British television programme

Something for the Weekend is a British television programme, broadcast on BBC Two on Sunday mornings from 2006 until 2012. It features cookery, drinks, interviews with celebrity guests and clips from the week's television, as well as classic clips in the 'Deja View' section. The show was originally presented by Amanda Hamilton, Tim Lovejoy and Simon Rimmer. In 2010, Louise Redknapp replaced Hamilton.

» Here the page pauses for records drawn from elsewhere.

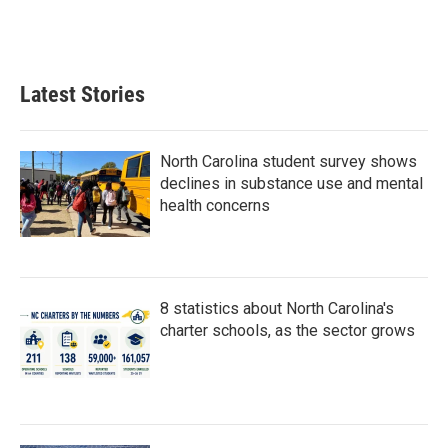
Latest Stories
North Carolina student survey shows
declines in substance use and mental
health concerns
8 statistics about North Carolina's
charter schools, as the sector grows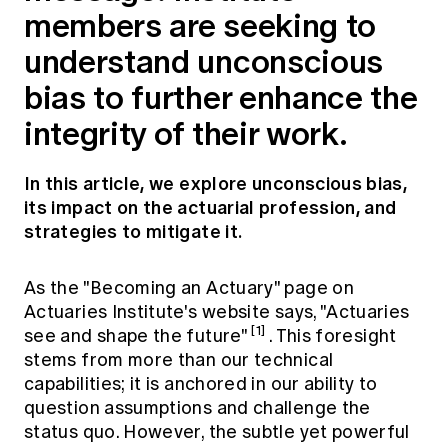
Education forms & governance
members are seeking to
News
Members' Sounding Board
FAQs
understand unconscious
Media releases
Actuarial Capabilities Framework
bias to further enhance the
integrity of their work.
In this article, we explore unconscious bias,
its impact on the actuarial profession, and
strategies to mitigate it.
As the "Becoming an Actuary" page on
Actuaries Institute's website says, "Actuaries
[1]
see and shape the future"
. This foresight
stems from more than our technical
capabilities; it is anchored in our ability to
question assumptions and challenge the
status quo. However, the subtle yet powerful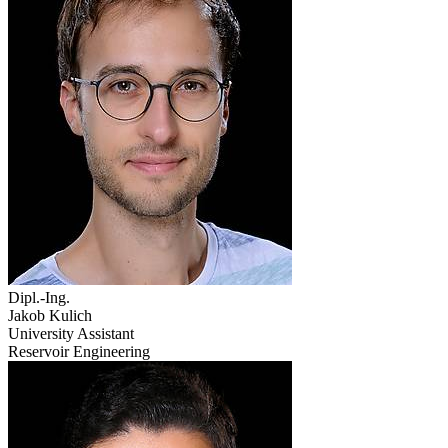
Dipl.-Ing.
Jakob Kulich
University Assistant
Reservoir Engineering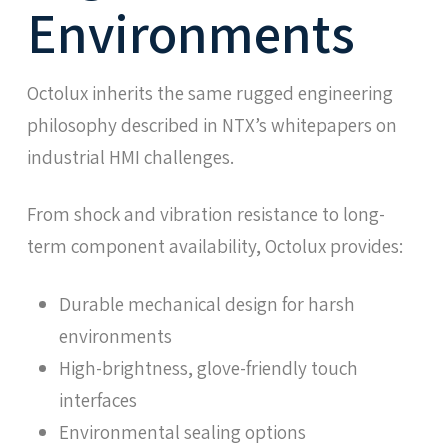
Environments
Octolux inherits the same rugged engineering
philosophy described in NTX’s whitepapers on
industrial HMI challenges.
From shock and vibration resistance to long-
term component availability, Octolux provides:
Durable mechanical design for harsh
environments
High-brightness, glove-friendly touch
interfaces
Environmental sealing options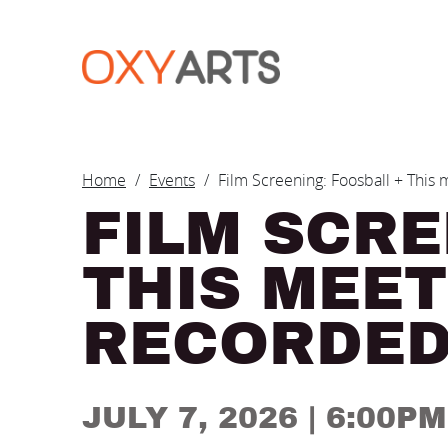
Skip to main content
BREADCRUM
Home
Events
Film Screening: Foosball + This
FILM SCRE
THIS MEET
RECORDE
JULY 7, 2026
| 6:00P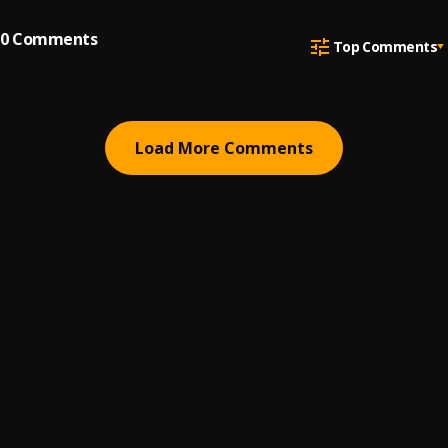
0
Comments
Top Comments
Load More Comments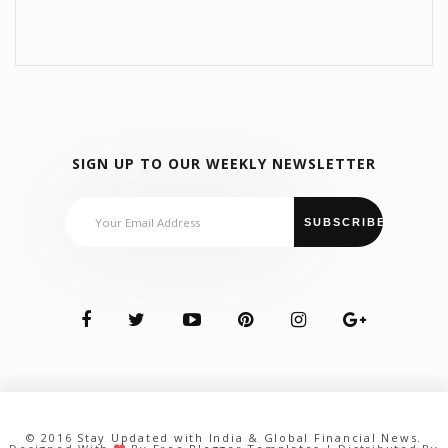
SIGN UP TO OUR WEEKLY NEWSLETTER
© 2016
Stay Updated with India & Global Financial News
.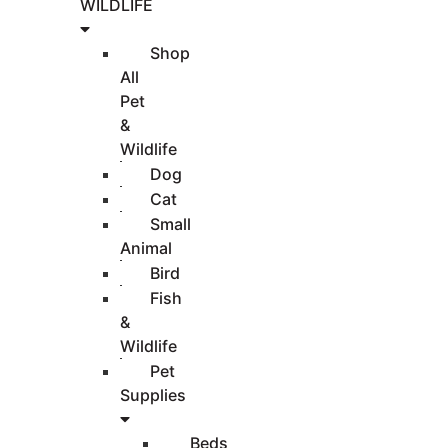
WILDLIFE
Shop
All
Pet
&
Wildlife
Dog
Cat
Small
Animal
Bird
Fish
&
Wildlife
Pet
Supplies
Beds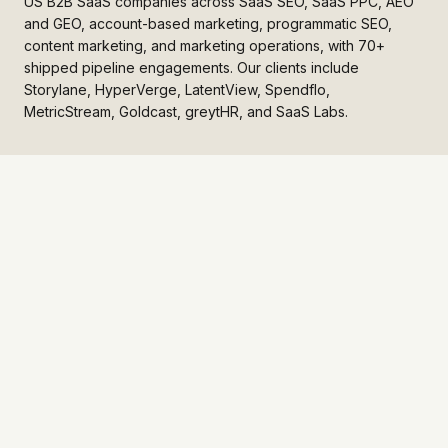
US B2B SaaS companies across SaaS SEO, SaaS PPC, AEO
and GEO, account-based marketing, programmatic SEO,
content marketing, and marketing operations, with 70+
shipped pipeline engagements. Our clients include
Storylane, HyperVerge, LatentView, Spendflo,
MetricStream, Goldcast, greytHR, and SaaS Labs.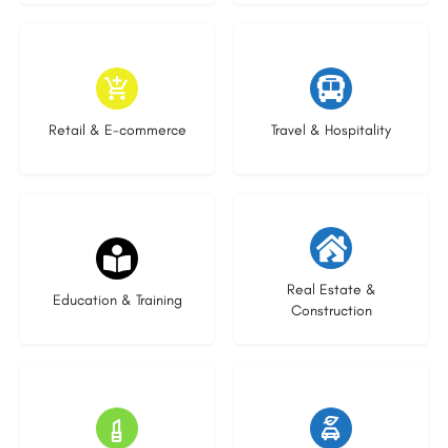
9 listings
7 listings
Retail & E-commerce
Travel & Hospitality
21 listings
28 listings
Real Estate &
Education & Training
Construction
14 listings
24 listings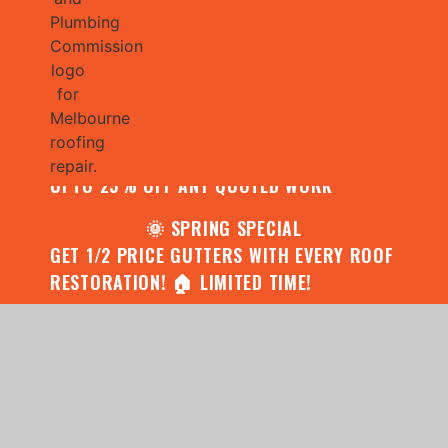
🌧️ JULY SPECIAL:
CONTACT US FOR YOUR FREE ROOF
ASSESSMENT AND REPORT AND RECEIVE
UPTO 25% OFF ANY QUOTED WORK
🌞 SPRING SPECIAL
GET 1/2 PRICE GUTTERS WITH EVERY ROOF
RESTORATION! 🏠 LIMITED TIME!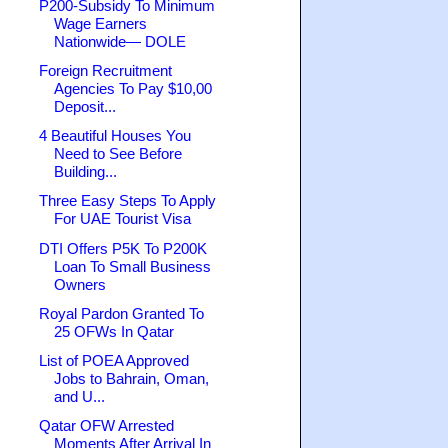
P200-Subsidy To Minimum
Wage Earners
Nationwide— DOLE
Foreign Recruitment
Agencies To Pay $10,00
Deposit...
4 Beautiful Houses You
Need to See Before
Building...
Three Easy Steps To Apply
For UAE Tourist Visa
DTI Offers P5K To P200K
Loan To Small Business
Owners
Royal Pardon Granted To
25 OFWs In Qatar
List of POEA Approved
Jobs to Bahrain, Oman,
and U...
Qatar OFW Arrested
Moments After Arrival In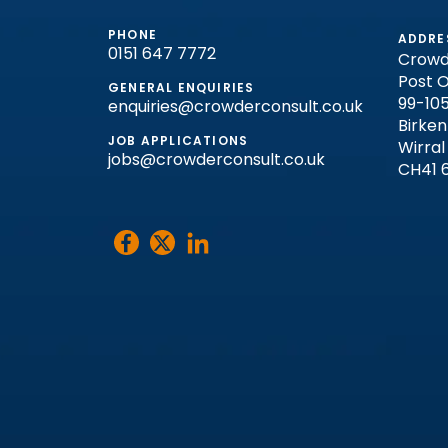
PHONE
ADDRE
0151 647 7772
Crowd
Post O
GENERAL ENQUIRIES
99-105
enquiries@crowderconsult.co.uk
Birke
JOB APPLICATIONS
Wirral
jobs@crowderconsult.co.uk
CH41 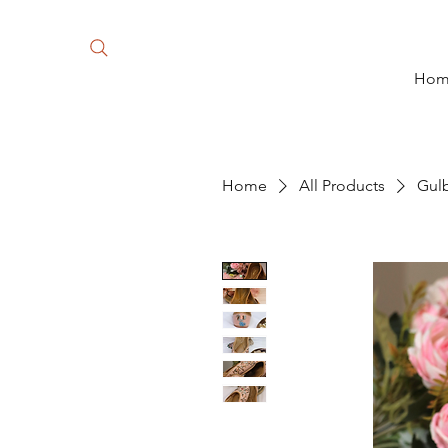
Ho
Home
All Products
Gul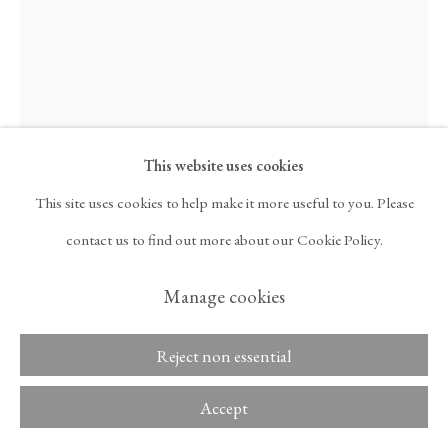
ARTNET
, OPENS IN A NEW TAB.
Ghada Amer
Copyright © 2026 Tina
ACCESSIBILITY POLICY
Kim Gallery
MANAGE COOKIES
AMI IN DARK BLUE
,
2025
This website uses cookies
This site uses cookies to help make it more useful to you. Please
Cotton appliqué on cotton duck
contact us to find out more about our Cookie Policy.
Dimensions:
Manage cookies
44 x 33 in
111.8 x 83.8 cm
Reject non essential
Framed Dimensions:
Accept
45 1/2 x 34 1/2 x 2 3/8 in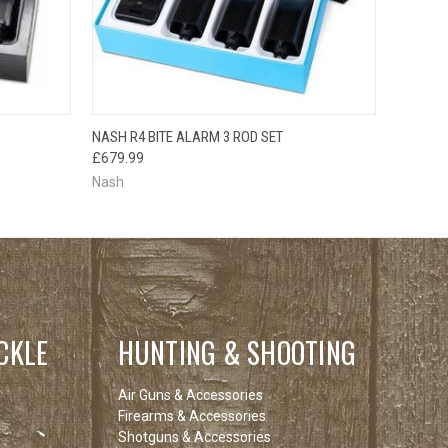
O CART
QUICK VIEW
ADD TO CART
NASH R4 BITE ALARM 3 ROD SET
£679.99
Nash
CKLE
HUNTING & SHOOTING
Air Guns & Accessories
Firearms & Accessories
Shotguns & Accessories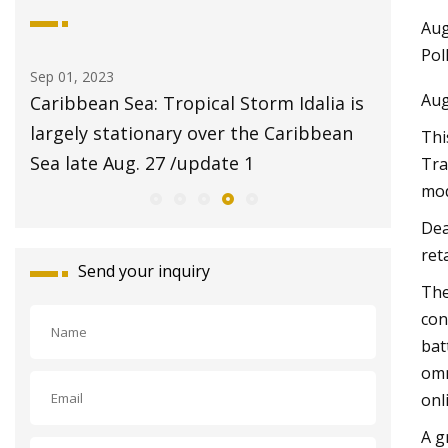
Aug
Pol
Aug 20, 2023
Aug
ical Storm Idalia is
$2 pet adoptions on Tuesday a
over the Caribbean
Animal Center
Thi
pdate 1
Tra
mod
Dea
ret
Send your inquiry
The
con
bat
omn
onl
A g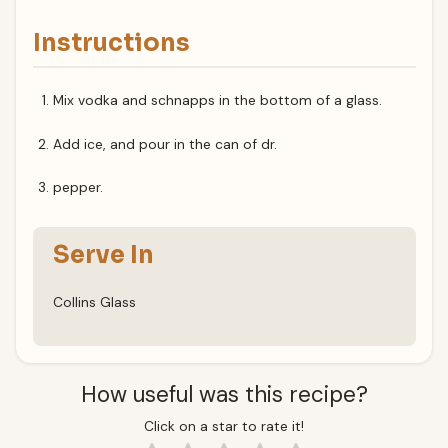
Instructions
Mix vodka and schnapps in the bottom of a glass.
Add ice, and pour in the can of dr.
pepper.
Serve In
Collins Glass
How useful was this recipe?
Click on a star to rate it!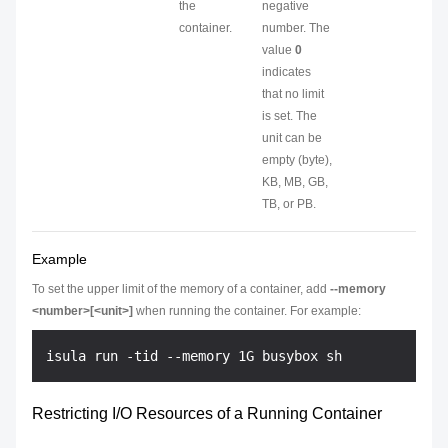
the
negative
container.
number. The
value
0
indicates
that no limit
is set. The
unit can be
empty (byte),
KB, MB, GB,
TB, or PB.
Example
To set the upper limit of the memory of a container, add
--memory
<number>[<unit>]
when running the container. For example:
Restricting I/O Resources of a Running Container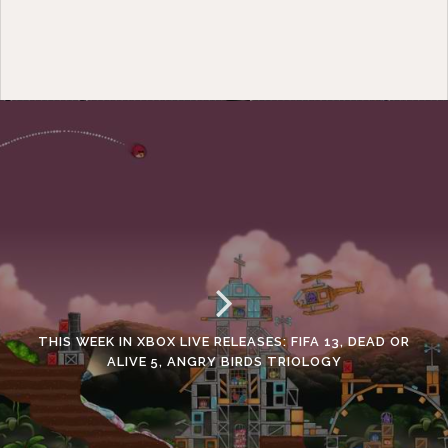
THIS WEEK IN XBOX LIVE RELEASES: FIFA 13, DEAD OR
ALIVE 5, ANGRY BIRDS TRIOLOGY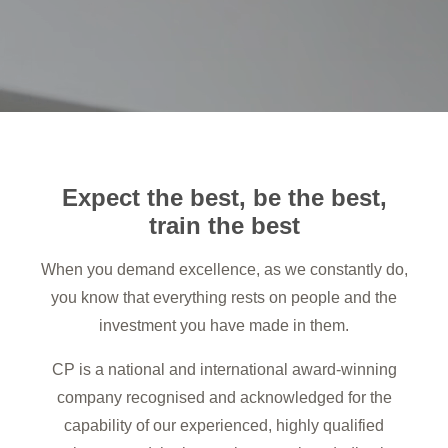
Expect the best, be the best,
train the best
When you demand excellence, as we constantly do,
you know that everything rests on people and the
investment you have made in them.
CP is a national and international award-winning
company recognised and acknowledged for the
capability of our experienced, highly qualified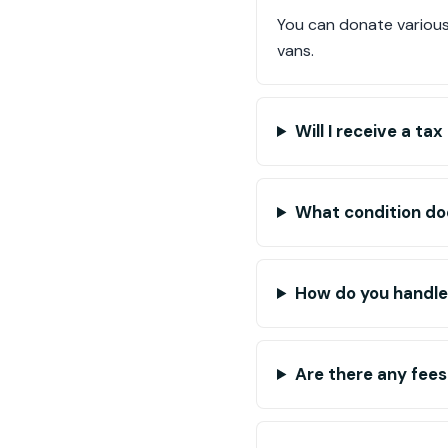
You can donate various 
vans.
Will I receive a t
What condition doe
How do you handle
Are there any fees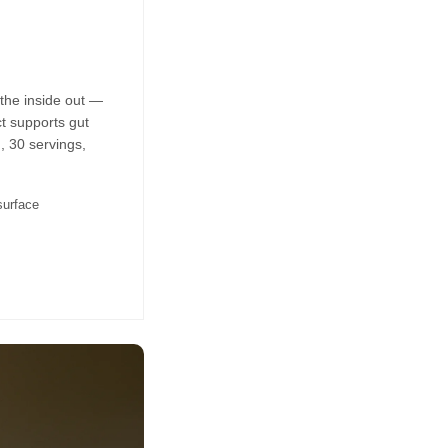
the inside out —
t supports gut
, 30 servings,
surface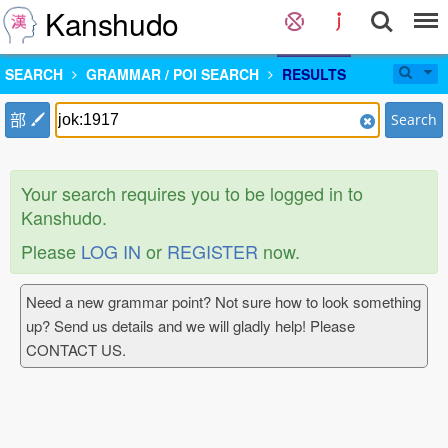
Kanshudo
SEARCH
GRAMMAR / POI SEARCH
RESULTS
部
Search
Your search requires you to be logged in to
Kanshudo.
Please
LOG IN
or
REGISTER
now.
Need a new grammar point? Not sure how to look something
up? Send us details and we will gladly help! Please
CONTACT US.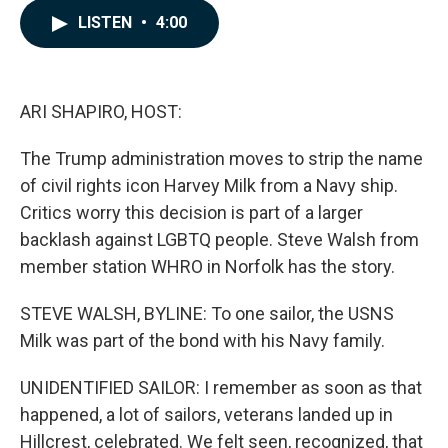
c
n
a
LISTEN
•
4:00
e
k
i
b
e
l
o
d
o
I
k
n
ARI SHAPIRO, HOST:
The Trump administration moves to strip the name
of civil rights icon Harvey Milk from a Navy ship.
Critics worry this decision is part of a larger
backlash against LGBTQ people. Steve Walsh from
member station WHRO in Norfolk has the story.
STEVE WALSH, BYLINE: To one sailor, the USNS
Milk was part of the bond with his Navy family.
UNIDENTIFIED SAILOR: I remember as soon as that
happened, a lot of sailors, veterans landed up in
Hillcrest, celebrated. We felt seen, recognized, that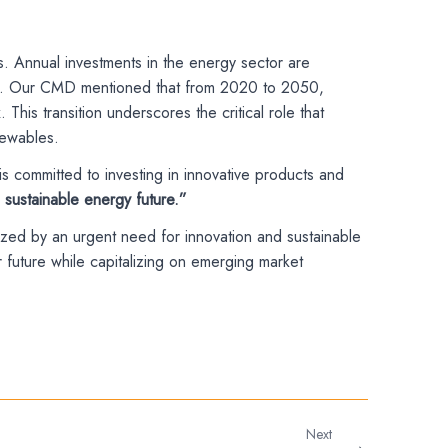
ts. Annual investments in the energy sector are
growth. Our CMD mentioned that from 2020 to 2050,
his transition underscores the critical role that
newables.
s committed to investing in innovative products and
sustainable energy future.”
ized by an urgent need for innovation and sustainable
future while capitalizing on emerging market
Next
→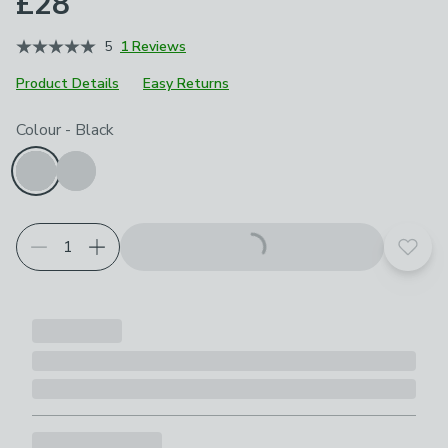
£28
5
1 Reviews
Product Details
Easy Returns
Choose your product options
Colour
-
Black
Add t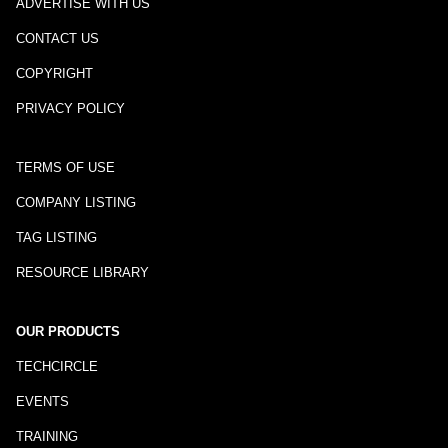
ADVERTISE WITH US
CONTACT US
COPYRIGHT
PRIVACY POLICY
TERMS OF USE
COMPANY LISTING
TAG LISTING
RESOURCE LIBRARY
OUR PRODUCTS
TECHCIRCLE
EVENTS
TRAINING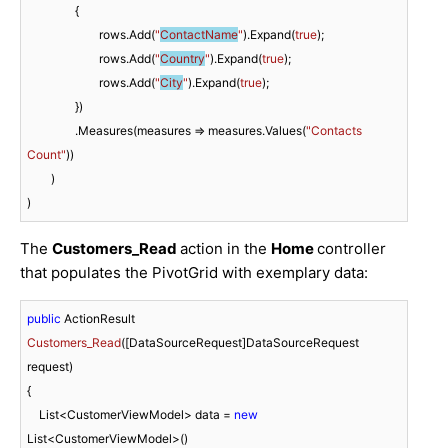
		{

			rows.Add(
"
ContactName
"
).Expand(
true
);

			rows.Add(
"
Country
"
).Expand(
true
);

			rows.Add(
"
City
"
).Expand(
true
);

		})

		.Measures(measures => measures.Values(
"Contacts 
Count"
))

	)

)
The
Customers_Read
action in the
Home
controller
that populates the PivotGrid with exemplary data:
public
 ActionResult 
Customers_Read
(
[DataSourceRequest]DataSourceRequest 
request
)
{

    List<CustomerViewModel> data = 
new
List<CustomerViewModel>()
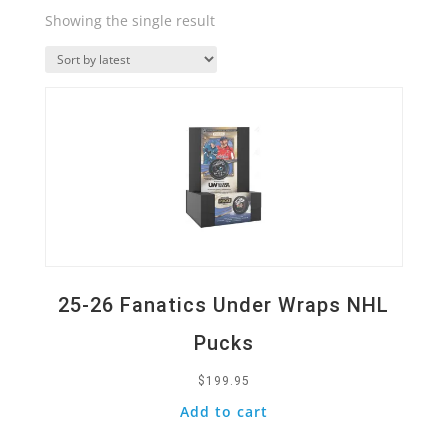
Showing the single result
Quick View
25-26 Fanatics Under Wraps NHL
Pucks
$
199.95
Add to cart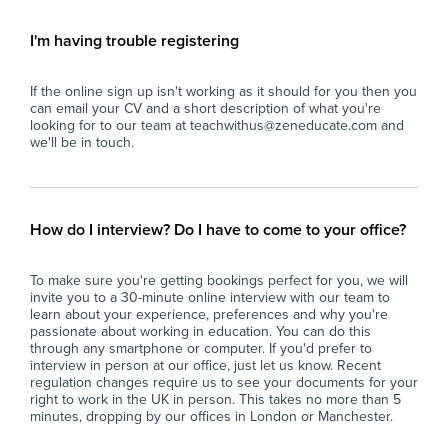
- Supervise whole classes during the short-
pot
term absence of teaching staff.
I'm having trouble registering
- Deliver pre-prepared lesson materials and
Key
ensure students remain on task.
If the online sign up isn't working as it should for you then you
- Manage classroom behaviour in line with the
- S
can email your CV and a short description of what you're
school's behaviour policy.
sma
looking for to our team at teachwithus@zeneducate.com and
- Support students with their learning where
abl
we'll be in touch.
appropriate, without introducing new teaching
con
content.
- A
- Ensure a safe, calm, and productive
cla
classroom environment.
act
How do I interview? Do I have to come to your office?
- Report back to teaching staff on student
con
progress, behaviour, and lesson completion.
- P
To make sure you're getting bookings perfect for you, we will
- Assist with general school duties where
wit
invite you to a 30-minute online interview with our team to
required.
lea
learn about your experience, preferences and why you're
ful
passionate about working in education. You can do this
The Ideal Candidate
- S
through any smartphone or computer. If you'd prefer to
interview in person at our office, just let us know. Recent
- Has experience working with young people
imp
regulation changes require us to see your documents for your
(education, coaching, youth work, tutoring or
spe
right to work in the UK in person. This takes no more than 5
similar).
- F
minutes, dropping by our offices in London or Manchester.
- Confident managing groups of students
en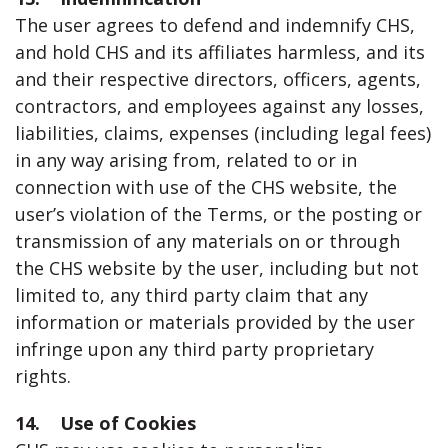
The user agrees to defend and indemnify CHS,
and hold CHS and its affiliates harmless, and its
and their respective directors, officers, agents,
contractors, and employees against any losses,
liabilities, claims, expenses (including legal fees)
in any way arising from, related to or in
connection with use of the CHS website, the
user’s violation of the Terms, or the posting or
transmission of any materials on or through
the CHS website by the user, including but not
limited to, any third party claim that any
information or materials provided by the user
infringe upon any third party proprietary
rights.
14. Use of Cookies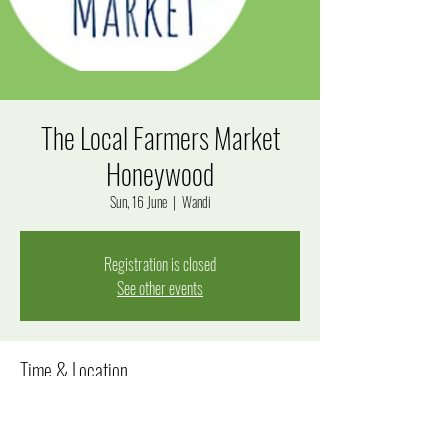
The Local Farmers Market
Honeywood
Sun, 16 June
  |  
Wandi
Registration is closed
See other events
Time & Location
16 June 2024, 8:00 am – 12:00 pm
Wandi, Windjana Rise, Wandi WA 6167, Australia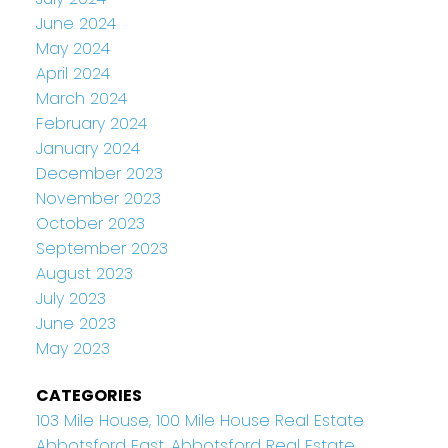
June 2024
May 2024
April 2024
March 2024
February 2024
January 2024
December 2023
November 2023
October 2023
September 2023
August 2023
July 2023
June 2023
May 2023
CATEGORIES
103 Mile House, 100 Mile House Real Estate
Abbotsford East, Abbotsford Real Estate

The show was cancelled in 2012, and Lovejoy and Rimmer moved to Channel 4 to front Sunday Brunch, with a similar format.

==Format==
The show was originally presented by Amanda Hamilton, Tim Lovejoy and chef Simon Rimmer. In 2010, Hamilton left the show and was replaced by Louise Redknapp. A guest presenter was used if one of the main presenters was away. When Hamilton took maternity leave in 2009, her slot was filled by guest presenters including Jenni Falconer, Kellie Shirley and Louise Redknapp. Also in 2009, when Rimmer was forced to take time off due to a leg injury, his role was taken by chefs such as James Tanner.

Each programme usually followed the same format and featured Rimmer (assisted by either Hamilton, Lovejoy, Redknapp and for two of the segments by one of the celebrity guests) cooking a three course meal and a 'lazy brunch' dish, two guest interviews, clips from television programmes shown that week (usually from BBC series), a 'Deja View' clip of an old programme where the presenters and guests guess the year it was first broadcast, a drinks segment with a mixologist (usually either Andy Pearson or Wayne Collins), and a gadget round-up segment called 'Some Things for the Weekend'.

At the end of the show, the presenters and guests sat at a round table and each have a dish that has been cooked in the show. Lovejoy asked the guests questions posed by the public via text and email. The show was recorded at Princess Productions' TV facility at the Whiteleys Centre in Bayswater, London which was also home to Channel 5's weekday programme The Wright Stuff.

==Cancellation and move to Channel 4==
Although the show had high ratings and was popular with audiences, in January 2012 it was announced that it would not return after March 2012 due to budget cuts in original daytime programming.

A month later in February 2012, it was announced that Channel 4 had signed new deals with the same production team as well as Lovejoy and Rimmer to launch an almost identical show on the channel, Sunday Brunch.